Alguém aí consegue lembrar o que estava fazendo no dia 17 de janeiro de 2020? A menos que tenha sido um dia muito especial, é pouco provável que exista o registro interno de uma data aleatória no calendário. Podemos dizer, então, que uma forma bonita de contar o tempo se revela pelos momentos significativos em que interagimos com os outros. Eu adoro pensar nisso, em como quem caminha ao nosso lado torna o percurso mais bonito. Vinicius de Moraes, n’O Samba da Bênção, já foi bem mais efetivo e poético do que eu, ao sintetizar a ideia de que “a vida é a arte do encontro, embora haja tanto desencontro pela vida”.
Podemos pensar, também, naqueles instantes que transformam o cotidiano, como o abraço carinhoso no final daquela quinta-feira, que trouxe frescor aos afetos. É um pouco isso: uma única interação que não se encerra nela mesma e acaba se transformando em possibilidade. Pode ser, também, uma nova forma de olhar para si, a partir dessas descobertas. São os afetos, encontros e desencontros que nos ajudam a mostrar quem somos. Servem como nossos guias e nossos espelhos.
Sendo assim, já parou para pensar em quem você está se enxergando?
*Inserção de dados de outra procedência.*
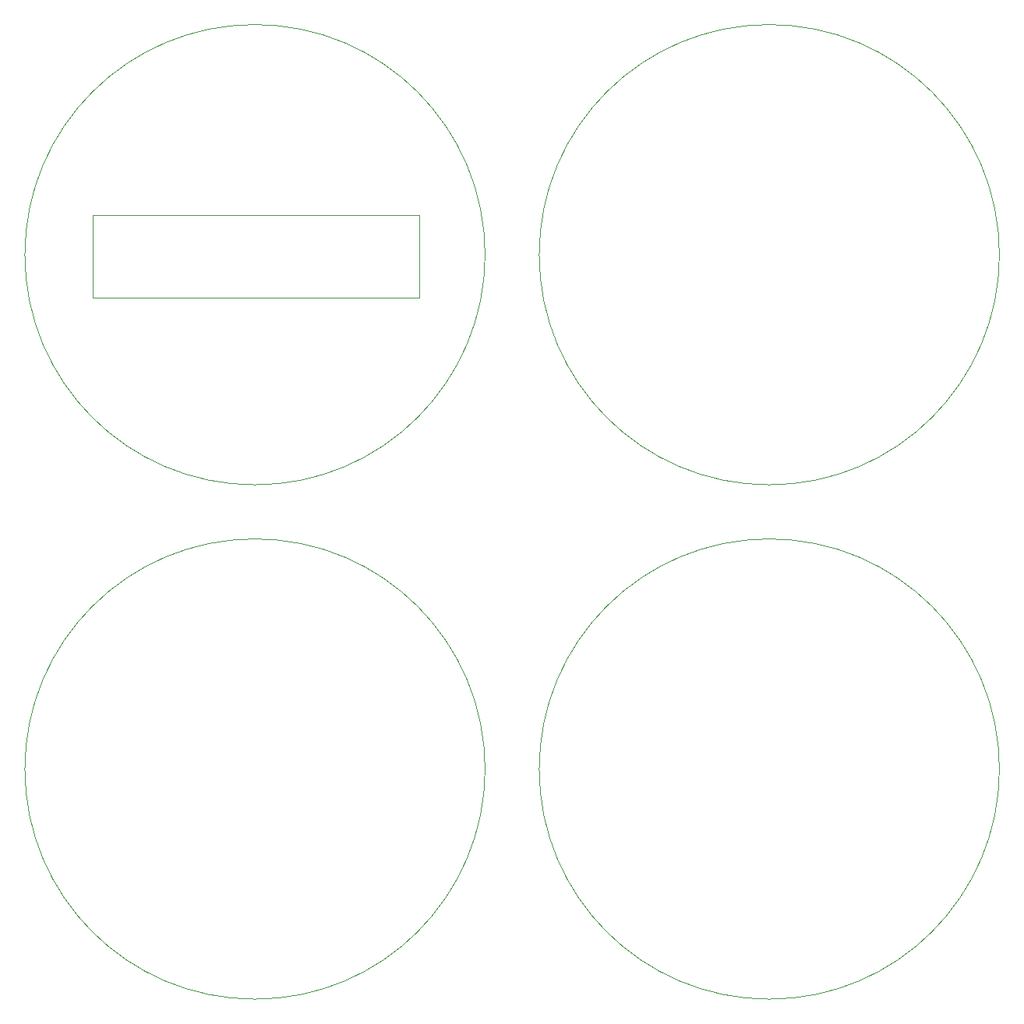
<source format=gm1>
G04 #@! TF.GenerationSoftware,KiCad,Pcbnew,7.0.8*
G04 #@! TF.CreationDate,2024-02-14T15:59:42+09:00*
G04 #@! TF.ProjectId,_______FMver2,2d098bb9-6bc5-46e4-964d-766572322e6b,rev?*
G04 #@! TF.SameCoordinates,Original*
G04 #@! TF.FileFunction,Profile,NP*
%FSLAX46Y46*%
G04 Gerber Fmt 4.6, Leading zero omitted, Abs format (unit mm)*
G04 Created by KiCad (PCBNEW 7.0.8) date 2024-02-14 15:59:42*
%MOMM*%
%LPD*%
G01*
G04 APERTURE LIST*
G04 #@! TA.AperFunction,Profile*
%ADD10C,0.100000*%
G04 #@! TD*
G04 APERTURE END LIST*
D10*
X75800000Y-106680000D02*
G75*
G03*
X75800000Y-106680000I-25000000J0D01*
G01*
X75800000Y-50800000D02*
G75*
G03*
X75800000Y-50800000I-25000000J0D01*
G01*
X131680000Y-106680000D02*
G75*
G03*
X131680000Y-106680000I-25000000J0D01*
G01*
X131680000Y-50800000D02*
G75*
G03*
X131680000Y-50800000I-25000000J0D01*
G01*
X68654446Y-55463429D02*
X33154446Y-55463429D01*
X33154446Y-46463429D01*
X68654446Y-46463429D01*
X68654446Y-55463429D01*
M02*

</source>
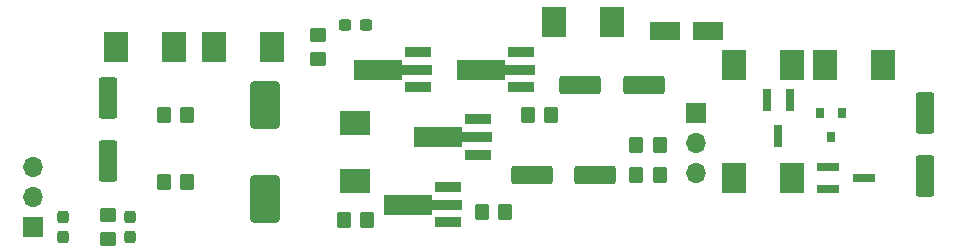
<source format=gts>
%TF.GenerationSoftware,KiCad,Pcbnew,(6.0.1)*%
%TF.CreationDate,2022-02-18T16:05:50+00:00*%
%TF.ProjectId,Microphone Booster,4d696372-6f70-4686-9f6e-6520426f6f73,rev?*%
%TF.SameCoordinates,Original*%
%TF.FileFunction,Soldermask,Top*%
%TF.FilePolarity,Negative*%
%FSLAX46Y46*%
G04 Gerber Fmt 4.6, Leading zero omitted, Abs format (unit mm)*
G04 Created by KiCad (PCBNEW (6.0.1)) date 2022-02-18 16:05:50*
%MOMM*%
%LPD*%
G01*
G04 APERTURE LIST*
G04 Aperture macros list*
%AMRoundRect*
0 Rectangle with rounded corners*
0 $1 Rounding radius*
0 $2 $3 $4 $5 $6 $7 $8 $9 X,Y pos of 4 corners*
0 Add a 4 corners polygon primitive as box body*
4,1,4,$2,$3,$4,$5,$6,$7,$8,$9,$2,$3,0*
0 Add four circle primitives for the rounded corners*
1,1,$1+$1,$2,$3*
1,1,$1+$1,$4,$5*
1,1,$1+$1,$6,$7*
1,1,$1+$1,$8,$9*
0 Add four rect primitives between the rounded corners*
20,1,$1+$1,$2,$3,$4,$5,0*
20,1,$1+$1,$4,$5,$6,$7,0*
20,1,$1+$1,$6,$7,$8,$9,0*
20,1,$1+$1,$8,$9,$2,$3,0*%
%AMFreePoly0*
4,1,9,5.362500,-0.866500,1.237500,-0.866500,1.237500,-0.450000,-1.237500,-0.450000,-1.237500,0.450000,1.237500,0.450000,1.237500,0.866500,5.362500,0.866500,5.362500,-0.866500,5.362500,-0.866500,$1*%
G04 Aperture macros list end*
%ADD10R,0.800000X1.900000*%
%ADD11R,1.900000X0.800000*%
%ADD12RoundRect,0.250000X1.050000X0.550000X-1.050000X0.550000X-1.050000X-0.550000X1.050000X-0.550000X0*%
%ADD13R,1.700000X1.700000*%
%ADD14O,1.700000X1.700000*%
%ADD15R,2.100000X2.600000*%
%ADD16RoundRect,0.250000X-0.350000X-0.450000X0.350000X-0.450000X0.350000X0.450000X-0.350000X0.450000X0*%
%ADD17RoundRect,0.250000X0.450000X-0.350000X0.450000X0.350000X-0.450000X0.350000X-0.450000X-0.350000X0*%
%ADD18RoundRect,0.250000X0.350000X0.450000X-0.350000X0.450000X-0.350000X-0.450000X0.350000X-0.450000X0*%
%ADD19R,2.600000X2.100000*%
%ADD20RoundRect,0.250000X-0.450000X0.350000X-0.450000X-0.350000X0.450000X-0.350000X0.450000X0.350000X0*%
%ADD21R,2.300000X0.900000*%
%ADD22FreePoly0,180.000000*%
%ADD23R,0.800000X0.900000*%
%ADD24RoundRect,0.237500X0.237500X-0.300000X0.237500X0.300000X-0.237500X0.300000X-0.237500X-0.300000X0*%
%ADD25RoundRect,0.250000X-0.550000X1.500000X-0.550000X-1.500000X0.550000X-1.500000X0.550000X1.500000X0*%
%ADD26RoundRect,0.250000X0.550000X-1.500000X0.550000X1.500000X-0.550000X1.500000X-0.550000X-1.500000X0*%
%ADD27RoundRect,0.250000X1.500000X0.550000X-1.500000X0.550000X-1.500000X-0.550000X1.500000X-0.550000X0*%
%ADD28RoundRect,0.237500X0.300000X0.237500X-0.300000X0.237500X-0.300000X-0.237500X0.300000X-0.237500X0*%
%ADD29RoundRect,0.250000X1.000000X-1.750000X1.000000X1.750000X-1.000000X1.750000X-1.000000X-1.750000X0*%
G04 APERTURE END LIST*
D10*
%TO.C,Q6*%
X121375000Y-73065000D03*
X119475000Y-73065000D03*
X120425000Y-76065000D03*
%TD*%
D11*
%TO.C,Q5*%
X124640000Y-78695000D03*
X124640000Y-80595000D03*
X127640000Y-79645000D03*
%TD*%
D12*
%TO.C,C6*%
X114449000Y-67183000D03*
X110849000Y-67183000D03*
%TD*%
D13*
%TO.C,J2*%
X113440000Y-74200000D03*
D14*
X113440000Y-76740000D03*
X113440000Y-79280000D03*
%TD*%
%TO.C,J1*%
X57310000Y-78740000D03*
X57310000Y-81280000D03*
D13*
X57310000Y-83820000D03*
%TD*%
D15*
%TO.C,R16*%
X77540000Y-68580000D03*
X72640000Y-68580000D03*
%TD*%
%TO.C,R15*%
X64385000Y-68580000D03*
X69285000Y-68580000D03*
%TD*%
%TO.C,R14*%
X116705000Y-70120000D03*
X121605000Y-70120000D03*
%TD*%
%TO.C,R13*%
X124415000Y-70120000D03*
X129315000Y-70120000D03*
%TD*%
%TO.C,R12*%
X116705000Y-79645000D03*
X121605000Y-79645000D03*
%TD*%
D16*
%TO.C,R11*%
X108380000Y-79375000D03*
X110380000Y-79375000D03*
%TD*%
%TO.C,R10*%
X110380000Y-76835000D03*
X108380000Y-76835000D03*
%TD*%
D17*
%TO.C,R9*%
X81440000Y-69580000D03*
X81440000Y-67580000D03*
%TD*%
D15*
%TO.C,R8*%
X101436000Y-66421000D03*
X106336000Y-66421000D03*
%TD*%
D18*
%TO.C,R7*%
X99220000Y-74295000D03*
X101220000Y-74295000D03*
%TD*%
D16*
%TO.C,R6*%
X68375000Y-74295000D03*
X70375000Y-74295000D03*
%TD*%
D18*
%TO.C,R5*%
X85615000Y-83185000D03*
X83615000Y-83185000D03*
%TD*%
D16*
%TO.C,R4*%
X95315000Y-82550000D03*
X97315000Y-82550000D03*
%TD*%
%TO.C,R3*%
X68375000Y-80010000D03*
X70375000Y-80010000D03*
%TD*%
D19*
%TO.C,R2*%
X84615000Y-79920000D03*
X84615000Y-75020000D03*
%TD*%
D20*
%TO.C,R1*%
X63660000Y-84820000D03*
X63660000Y-82820000D03*
%TD*%
D21*
%TO.C,Q4*%
X89940000Y-71985000D03*
D22*
X89852500Y-70485000D03*
D21*
X89940000Y-68985000D03*
%TD*%
%TO.C,Q3*%
X98672500Y-71985000D03*
D22*
X98585000Y-70485000D03*
D21*
X98672500Y-68985000D03*
%TD*%
%TO.C,Q2*%
X92480000Y-83415000D03*
D22*
X92392500Y-81915000D03*
D21*
X92480000Y-80415000D03*
%TD*%
%TO.C,Q1*%
X95020000Y-77700000D03*
D22*
X94932500Y-76200000D03*
D21*
X95020000Y-74700000D03*
%TD*%
D23*
%TO.C,D1*%
X123920000Y-74200000D03*
X124870000Y-76200000D03*
X125820000Y-74200000D03*
%TD*%
D24*
%TO.C,C9*%
X59850000Y-84682500D03*
X59850000Y-82957500D03*
%TD*%
D25*
%TO.C,C8*%
X63660000Y-78265000D03*
X63660000Y-72865000D03*
%TD*%
D26*
%TO.C,C7*%
X132875000Y-79535000D03*
X132875000Y-74135000D03*
%TD*%
D27*
%TO.C,C5*%
X104935000Y-79375000D03*
X99535000Y-79375000D03*
%TD*%
%TO.C,C4*%
X109065000Y-71755000D03*
X103665000Y-71755000D03*
%TD*%
D28*
%TO.C,C3*%
X85477500Y-66675000D03*
X83752500Y-66675000D03*
%TD*%
D29*
%TO.C,C2*%
X76995000Y-81470000D03*
X76995000Y-73470000D03*
%TD*%
D24*
%TO.C,C1*%
X65565000Y-84682500D03*
X65565000Y-82957500D03*
%TD*%
M02*

</source>
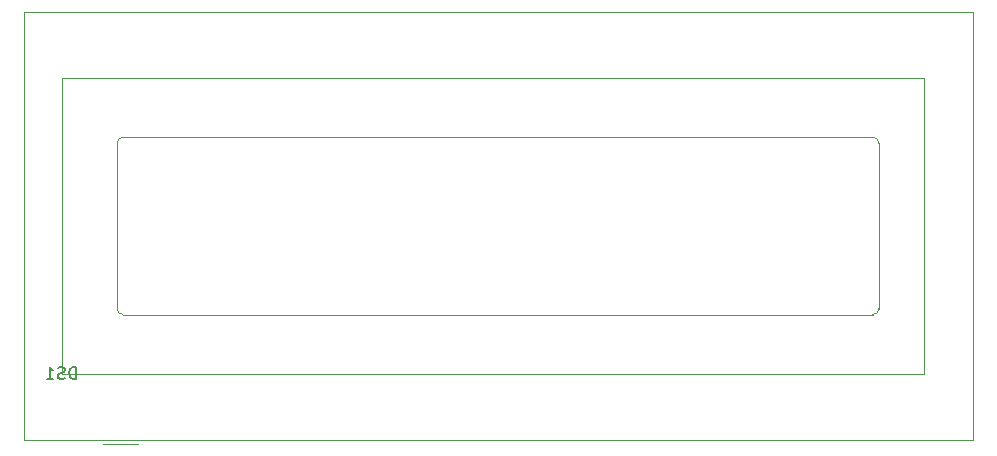
<source format=gbr>
G04 #@! TF.GenerationSoftware,KiCad,Pcbnew,(5.0.1-3-g963ef8bb5)*
G04 #@! TF.CreationDate,2019-04-30T09:05:13-05:00*
G04 #@! TF.ProjectId,gas-sensor,6761732D73656E736F722E6B69636164,rev?*
G04 #@! TF.SameCoordinates,Original*
G04 #@! TF.FileFunction,Legend,Bot*
G04 #@! TF.FilePolarity,Positive*
%FSLAX46Y46*%
G04 Gerber Fmt 4.6, Leading zero omitted, Abs format (unit mm)*
G04 Created by KiCad (PCBNEW (5.0.1-3-g963ef8bb5)) date Mardi, 30 avril 2019 à 09:05:13*
%MOMM*%
%LPD*%
G01*
G04 APERTURE LIST*
%ADD10C,0.120000*%
%ADD11C,0.150000*%
G04 APERTURE END LIST*
D10*
G04 #@! TO.C,DS1*
X72747934Y-112122755D02*
X72747934Y-137122755D01*
X145747934Y-112122755D02*
X72747934Y-112122755D01*
X145747934Y-137122755D02*
X145747934Y-112122755D01*
X72747934Y-137122755D02*
X145747934Y-137122755D01*
X77948594Y-132124295D02*
G75*
G02X77448214Y-131623915I0J500380D01*
G01*
X77448214Y-117623435D02*
G75*
G02X77948594Y-117123055I500380J0D01*
G01*
X141448594Y-117123055D02*
G75*
G02X141948974Y-117623435I0J-500380D01*
G01*
X141947934Y-131622755D02*
G75*
G02X141447934Y-132122755I-500000J0D01*
G01*
X141947934Y-131622755D02*
X141947934Y-117622755D01*
X141448594Y-117122755D02*
X77947934Y-117122755D01*
X77448214Y-117623435D02*
X77448214Y-131622755D01*
X77947934Y-132122755D02*
X141447934Y-132122755D01*
X76247934Y-143122755D02*
X79247934Y-143122755D01*
X69617934Y-142762755D02*
X70407934Y-142762755D01*
X69607934Y-142762755D02*
X69607934Y-106482755D01*
X149887934Y-142762755D02*
X70407934Y-142762755D01*
X149887934Y-106482755D02*
X149887934Y-142762755D01*
X69607934Y-106482755D02*
X149887934Y-106482755D01*
D11*
X73962219Y-137575135D02*
X73962219Y-136575135D01*
X73724124Y-136575135D01*
X73581267Y-136622755D01*
X73486029Y-136717993D01*
X73438410Y-136813231D01*
X73390791Y-137003707D01*
X73390791Y-137146564D01*
X73438410Y-137337040D01*
X73486029Y-137432278D01*
X73581267Y-137527516D01*
X73724124Y-137575135D01*
X73962219Y-137575135D01*
X73009838Y-137527516D02*
X72866981Y-137575135D01*
X72628886Y-137575135D01*
X72533648Y-137527516D01*
X72486029Y-137479897D01*
X72438410Y-137384659D01*
X72438410Y-137289421D01*
X72486029Y-137194183D01*
X72533648Y-137146564D01*
X72628886Y-137098945D01*
X72819362Y-137051326D01*
X72914600Y-137003707D01*
X72962219Y-136956088D01*
X73009838Y-136860850D01*
X73009838Y-136765612D01*
X72962219Y-136670374D01*
X72914600Y-136622755D01*
X72819362Y-136575135D01*
X72581267Y-136575135D01*
X72438410Y-136622755D01*
X71486029Y-137575135D02*
X72057457Y-137575135D01*
X71771743Y-137575135D02*
X71771743Y-136575135D01*
X71866981Y-136717993D01*
X71962219Y-136813231D01*
X72057457Y-136860850D01*
G04 #@! TD*
M02*

</source>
Se considerarmos que filósofos como Platão versaram que afetos e paixões eram fracassos e deveriam ser corrigidos por meio da razão, ou como René Descartes (1596-1650), que estabeleceu separação entre mente e corpo, sendo a mente capaz de dominar os afetos, a teoria de Baruch Spinoza (1632-1677) surge como um avanço para repensar o papel dos afetos (para ele, como nos sentimos pelas circunstâncias do entorno e como também determinamos aos outros a maneira de agir).
Gosto muito da percepção dele, que nos considera seres de encontro. Diz que essas interações afetam nossa potência de agir. As boas, obviamente, aumentam nossa capacidade de seguir em frente. As ruins, nos deixam tristes, diminuem nossa força motriz. “Alegria é a passagem do homem de uma perfeição menor para uma maior”, escreve. Os afetos, portanto, são o que de mais real existe em nós. Não dá para disfarçar, forjar, nem simular no Instagram. Ou existe ou não temos nada.
Não podemos perder a perspectiva e o olhar crítico ao observar quem está por perto — se for a pessoa que você ama, melhor ainda — ajuda a mostrar nosso melhor? A perseguir nossos sonhos? Consegue acolher nossas angústias? Encoraja a enfrentar nossos medos e fantasmas? Ajuda no nosso crescimento, expressa admiração e evita julgamentos sobre nós? Se as repostas forem não, a tendência é nos aproximarmos da tristeza.
São, pois, os bons encontros, segundo Spinoza, que nos fazem querer viver com mais intensidade. São eles que eternizam os instantes e fazem a vida valer a pena, apesar de tanto desencontro.